Leave out any picture and return the remaining listing below exactly as given.
○ ○ ○ ○ ○
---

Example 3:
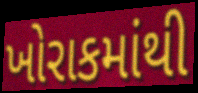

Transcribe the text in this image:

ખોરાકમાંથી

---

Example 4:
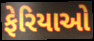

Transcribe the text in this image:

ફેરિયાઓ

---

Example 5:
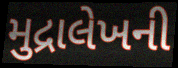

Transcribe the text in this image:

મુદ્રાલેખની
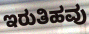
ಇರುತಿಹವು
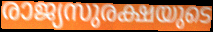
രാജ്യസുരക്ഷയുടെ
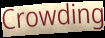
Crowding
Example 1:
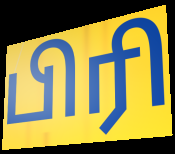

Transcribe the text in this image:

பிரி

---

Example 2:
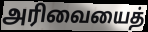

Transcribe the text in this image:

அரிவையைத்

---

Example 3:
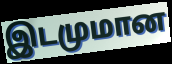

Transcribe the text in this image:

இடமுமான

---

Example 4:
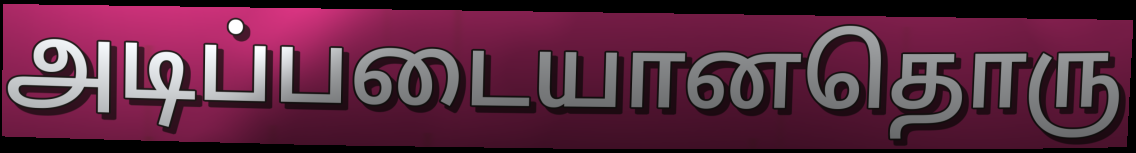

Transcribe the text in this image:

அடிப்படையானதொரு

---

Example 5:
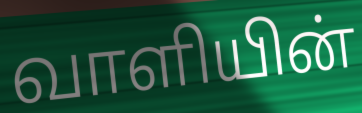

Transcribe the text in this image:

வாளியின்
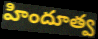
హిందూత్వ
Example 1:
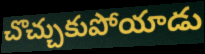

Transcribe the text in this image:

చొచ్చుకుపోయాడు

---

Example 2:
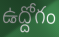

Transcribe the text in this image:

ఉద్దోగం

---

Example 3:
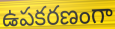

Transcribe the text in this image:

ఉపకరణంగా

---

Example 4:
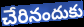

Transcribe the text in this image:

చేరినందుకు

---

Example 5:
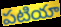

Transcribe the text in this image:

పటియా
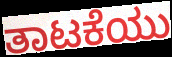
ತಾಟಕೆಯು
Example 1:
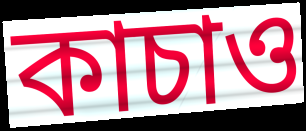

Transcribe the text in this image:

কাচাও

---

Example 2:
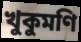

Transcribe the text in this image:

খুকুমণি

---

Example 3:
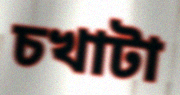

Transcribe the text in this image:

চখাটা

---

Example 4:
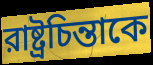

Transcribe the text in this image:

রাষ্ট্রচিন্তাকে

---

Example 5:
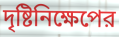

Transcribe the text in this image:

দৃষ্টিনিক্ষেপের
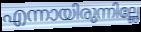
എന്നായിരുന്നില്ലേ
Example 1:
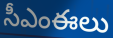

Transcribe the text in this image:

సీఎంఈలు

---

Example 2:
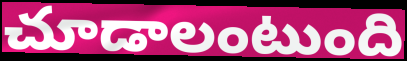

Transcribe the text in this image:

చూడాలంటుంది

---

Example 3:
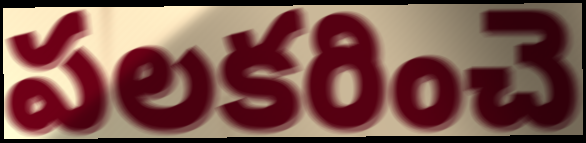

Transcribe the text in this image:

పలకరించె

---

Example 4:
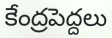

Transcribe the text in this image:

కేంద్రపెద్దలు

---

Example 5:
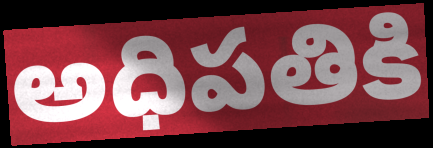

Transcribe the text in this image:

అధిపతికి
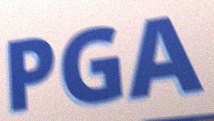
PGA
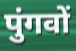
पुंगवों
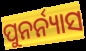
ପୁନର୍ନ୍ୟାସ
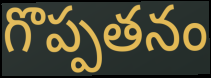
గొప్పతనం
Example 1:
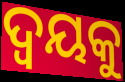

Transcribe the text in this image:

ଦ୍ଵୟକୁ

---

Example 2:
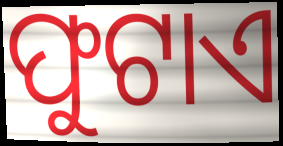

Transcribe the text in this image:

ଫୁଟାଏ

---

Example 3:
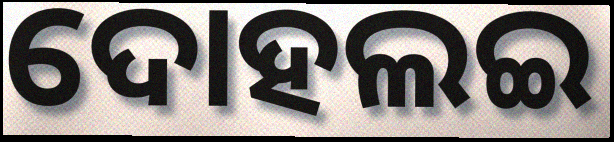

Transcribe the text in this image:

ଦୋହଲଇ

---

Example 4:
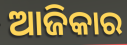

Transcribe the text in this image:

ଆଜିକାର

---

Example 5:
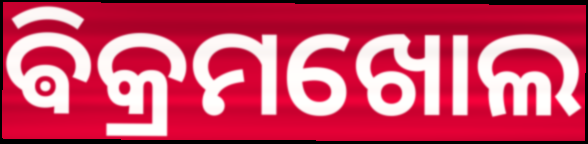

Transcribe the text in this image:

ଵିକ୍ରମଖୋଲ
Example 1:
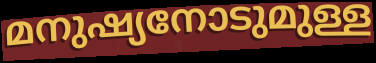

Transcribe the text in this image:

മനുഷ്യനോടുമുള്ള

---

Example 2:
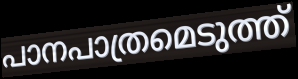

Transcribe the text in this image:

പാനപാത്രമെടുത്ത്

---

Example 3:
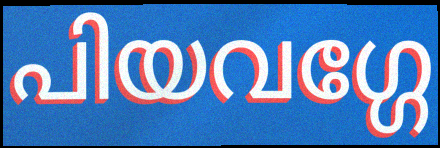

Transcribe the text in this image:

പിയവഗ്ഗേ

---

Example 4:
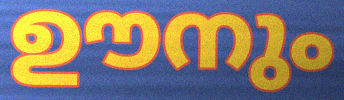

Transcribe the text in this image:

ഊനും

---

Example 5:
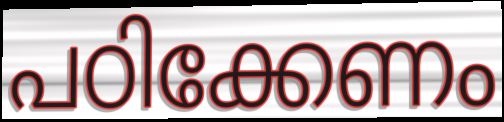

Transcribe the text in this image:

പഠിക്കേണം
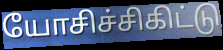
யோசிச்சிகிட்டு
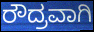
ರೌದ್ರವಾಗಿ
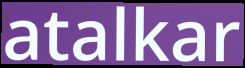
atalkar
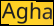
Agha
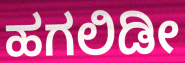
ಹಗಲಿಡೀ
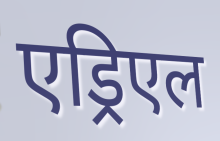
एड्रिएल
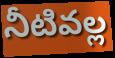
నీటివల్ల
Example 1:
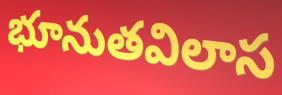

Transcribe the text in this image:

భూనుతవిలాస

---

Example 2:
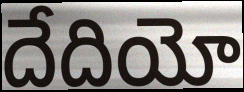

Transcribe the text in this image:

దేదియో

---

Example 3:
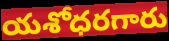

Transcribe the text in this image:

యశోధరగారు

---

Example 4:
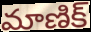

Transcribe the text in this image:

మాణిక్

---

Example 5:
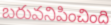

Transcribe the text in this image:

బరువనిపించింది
○ ○ ○ ○ ○
- Exercise answer -
---

Example 3:

Transcribe the text in this image:

ખોરાકમાંથી

---

Example 4:

Transcribe the text in this image:

ફેરિયાઓ

---

Example 5:

Transcribe the text in this image:

મુદ્રાલેખની
ಇರುತಿಹವು
രാജ്യസുരക്ഷയുടെ
Crowding
Example 1:

Transcribe the text in this image:

பிரி

---

Example 2:

Transcribe the text in this image:

அரிவையைத்

---

Example 3:

Transcribe the text in this image:

இடமுமான

---

Example 4:

Transcribe the text in this image:

அடிப்படையானதொரு

---

Example 5:

Transcribe the text in this image:

வாளியின்
హిందూత్వ
Example 1:

Transcribe the text in this image:

చొచ్చుకుపోయాడు

---

Example 2:

Transcribe the text in this image:

ఉద్దోగం

---

Example 3:

Transcribe the text in this image:

ఉపకరణంగా

---

Example 4:

Transcribe the text in this image:

చేరినందుకు

---

Example 5:

Transcribe the text in this image:

పటియా
ತಾಟಕೆಯು
Example 1:

Transcribe the text in this image:

কাচাও

---

Example 2:

Transcribe the text in this image:

খুকুমণি

---

Example 3:

Transcribe the text in this image:

চখাটা

---

Example 4:

Transcribe the text in this image:

রাষ্ট্রচিন্তাকে

---

Example 5:

Transcribe the text in this image:

দৃষ্টিনিক্ষেপের
എന്നായിരുന്നില്ലേ
Example 1:

Transcribe the text in this image:

సీఎంఈలు

---

Example 2:

Transcribe the text in this image:

చూడాలంటుంది

---

Example 3:

Transcribe the text in this image:

పలకరించె

---

Example 4:

Transcribe the text in this image:

కేంద్రపెద్దలు

---

Example 5:

Transcribe the text in this image:

అధిపతికి
PGA
पुंगवों
ପୁନର୍ନ୍ୟାସ
గొప్పతనం
Example 1:

Transcribe the text in this image:

ଦ୍ଵୟକୁ

---

Example 2:

Transcribe the text in this image:

ଫୁଟାଏ

---

Example 3:

Transcribe the text in this image:

ଦୋହଲଇ

---

Example 4:

Transcribe the text in this image:

ଆଜିକାର

---

Example 5:

Transcribe the text in this image:

ଵିକ୍ରମଖୋଲ
Example 1:

Transcribe the text in this image:

മനുഷ്യനോടുമുള്ള

---

Example 2:

Transcribe the text in this image:

പാനപാത്രമെടുത്ത്

---

Example 3:

Transcribe the text in this image:

പിയവഗ്ഗേ

---

Example 4:

Transcribe the text in this image:

ഊനും

---

Example 5:

Transcribe the text in this image:

പഠിക്കേണം
யோசிச்சிகிட்டு
ರೌದ್ರವಾಗಿ
atalkar
Agha
ಹಗಲಿಡೀ
एड्रिएल
నీటివల్ల
Example 1:

Transcribe the text in this image:

భూనుతవిలాస

---

Example 2:

Transcribe the text in this image:

దేదియో

---

Example 3:

Transcribe the text in this image:

యశోధరగారు

---

Example 4:

Transcribe the text in this image:

మాణిక్

---

Example 5:

Transcribe the text in this image:

బరువనిపించింది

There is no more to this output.